[Stored data entries]
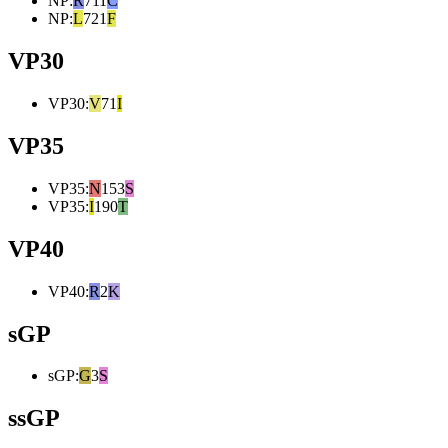
NP
:
R
711
C
NP
:
L
721
F
VP30
VP30
:
V
71
I
VP35
VP35
:
N
153
S
VP35
:
I
190
T
VP40
VP40
:
R
2
K
sGP
sGP
:
G
3
S
ssGP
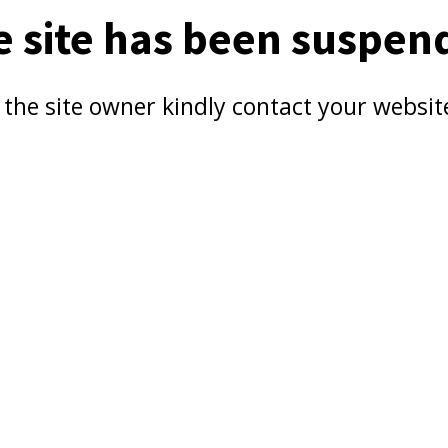
e site has been suspen
e the site owner kindly contact your websit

* Problem *
Only the final stretch of the entries above is needed: print exactly the lines from the line containing "e site has been suspen" through the last one.

* Response below *
e site has been suspen
e the site owner kindly contact your websit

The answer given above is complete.